La chambre régionale des comptes vient de publier son dernier avis sur la ville de Pointe-à-Pitre. Le redressement budgétaire de la localité n’est pas pour demain.

C’est peu dire que la nouvelle majorité municipale pointoise a du pain sur la planche. Assainir les finances communales de la ville de Pointe-à-Pitre ne sera pas chose facile. Le maire Harry Durimel l’a d’ailleurs parfaitement intégré depuis qu’il a mis un terme à l’ère Bangou en juin dernier. La chambre régionale des comptes dans son dernier avis portant sur le compte administratif 2019 et le budget primitif 2020, vient confirmer une situation catastrophique. Situation pour laquelle l’exécutif municipal fraichement élu ne dispose, à ce stade, que de très faibles marges de manœuvre.

Des chiffres qui continuent à donner le tournis  

La réalité budgétaire de la ville de Pointe-à-Pitre est implacable. La CRC constate en effet après avoir épluché les livres, que le résultat global de clôture du compte administratif de 2019, s’élève à près de 76 M€. 75.916.301,01 € précisément. Ce chiffre intègre les restes à réaliser corrigés par la chambre. Quant au budget primitif de la commune pour 2020, lui aussi corrigé par les magistrats de la CRC, il est en déséquilibre de –54 556 745,93 €. Dans son avis, la chambre note que la commune de Pointe-à-Pitre n’a pas pleinement mis en œuvre les mesures de redressement recommandées depuis 2017. Elle propose que la municipalité pointoise poursuivre les mesures de redressement préconisées par la CRC dans ses précédents avis.
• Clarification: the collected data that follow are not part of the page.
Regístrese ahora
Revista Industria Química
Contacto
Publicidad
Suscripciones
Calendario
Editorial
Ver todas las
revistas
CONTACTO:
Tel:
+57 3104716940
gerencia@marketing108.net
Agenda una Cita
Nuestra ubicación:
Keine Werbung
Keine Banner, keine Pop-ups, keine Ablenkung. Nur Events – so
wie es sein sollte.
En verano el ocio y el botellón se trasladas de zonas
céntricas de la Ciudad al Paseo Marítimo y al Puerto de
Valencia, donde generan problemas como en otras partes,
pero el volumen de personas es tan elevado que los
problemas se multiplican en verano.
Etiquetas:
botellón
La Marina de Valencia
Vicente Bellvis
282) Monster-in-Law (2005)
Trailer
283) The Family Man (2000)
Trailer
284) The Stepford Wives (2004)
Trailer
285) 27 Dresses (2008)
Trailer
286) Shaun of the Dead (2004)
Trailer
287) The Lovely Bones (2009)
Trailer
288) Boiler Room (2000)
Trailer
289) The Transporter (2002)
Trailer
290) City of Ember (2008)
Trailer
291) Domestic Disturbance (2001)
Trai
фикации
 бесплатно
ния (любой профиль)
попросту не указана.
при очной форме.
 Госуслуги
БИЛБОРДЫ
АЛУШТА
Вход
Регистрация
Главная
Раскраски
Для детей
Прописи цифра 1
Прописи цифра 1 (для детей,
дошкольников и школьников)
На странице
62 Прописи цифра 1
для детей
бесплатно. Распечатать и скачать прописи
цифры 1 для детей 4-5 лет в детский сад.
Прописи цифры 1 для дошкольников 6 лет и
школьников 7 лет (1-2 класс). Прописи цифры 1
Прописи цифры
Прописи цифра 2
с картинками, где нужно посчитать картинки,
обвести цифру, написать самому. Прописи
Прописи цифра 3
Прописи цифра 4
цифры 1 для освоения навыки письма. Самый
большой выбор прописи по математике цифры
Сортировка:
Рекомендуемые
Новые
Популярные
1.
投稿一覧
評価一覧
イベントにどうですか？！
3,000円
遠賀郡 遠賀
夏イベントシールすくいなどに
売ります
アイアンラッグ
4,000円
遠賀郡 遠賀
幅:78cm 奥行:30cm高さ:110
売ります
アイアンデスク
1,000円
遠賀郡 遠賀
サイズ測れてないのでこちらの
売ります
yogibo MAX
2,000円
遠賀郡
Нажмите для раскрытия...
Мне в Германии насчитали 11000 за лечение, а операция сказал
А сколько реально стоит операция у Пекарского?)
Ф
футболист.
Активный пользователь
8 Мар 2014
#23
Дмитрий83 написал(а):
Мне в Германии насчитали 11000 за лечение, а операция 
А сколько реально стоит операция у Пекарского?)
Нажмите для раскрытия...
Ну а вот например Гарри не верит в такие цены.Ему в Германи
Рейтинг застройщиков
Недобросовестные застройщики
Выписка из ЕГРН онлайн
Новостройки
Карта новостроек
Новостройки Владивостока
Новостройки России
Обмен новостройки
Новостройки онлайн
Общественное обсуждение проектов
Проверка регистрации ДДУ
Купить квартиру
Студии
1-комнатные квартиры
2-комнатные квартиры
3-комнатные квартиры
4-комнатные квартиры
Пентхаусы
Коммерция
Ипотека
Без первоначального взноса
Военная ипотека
Des mesures de redressement récurrentes

Face à cette situation dégradée, les magistrats de la chambre exhortent la ville à intensifier ses efforts sur plusieurs points.  Au nombre de ceux-ci, l’accroissement des ressources fiscales fondé sur le suivi des bases fiscales et l’augmentation des taux. L’augmentation des recettes d’investissement par l’évaluation par le service des domaines du patrimoine dont peut se séparer la commune contre valorisation intéressante. La mise en vente effective des terrains à céder, afin que les recettes prévisionnelles revêtent un caractère certain dès le budget de 2021. La diminution des dépenses d’investissement pour ne pas recourir à l’emprunt, sauf opération relevant de la sécurité et de l’urgence.

Il est aussi demandé une réduction significative des charges de personnel par le non-remplacement des départs à la retraite. « Les besoins devront être satisfaits par le redéploiement en interne et la formation du personnel » suggère la CRC. Laquelle recommande par ailleurs, la mise en œuvre d’un plan de départ volontaire. Il est aussi fait mention du non-versement des rémunérations pour des heures non effectuées. De même que l’arrêt du paiement d’heures supplémentaires non indispensables, voire non réalisées en l’absence d’un dispositif de contrôle automatisé du temps de travail.

A la caisse des écoles ce n’est pas mieux

Dans le même élan, la chambre régionale des comptes s’est également penchée sur les finances de la caisse des écoles de Pointe-à-Pitre. Son avis rendu public a porté là aussi sur le compte administratif 2019 et le budget primitif 2020. Il en ressort que le résultat global de clôture du compte administratif de la structure au titre de l’an dernier est un déficit de 3 722 012,38 €. Et que son le budget primitif 2020 de cette même caisse des écoles pointoise est en déséquilibre de –4 054 014,60 €. Le maire Harry Durimel et son équipe mesurent à n’en pas douter, l’immensité de la tâche.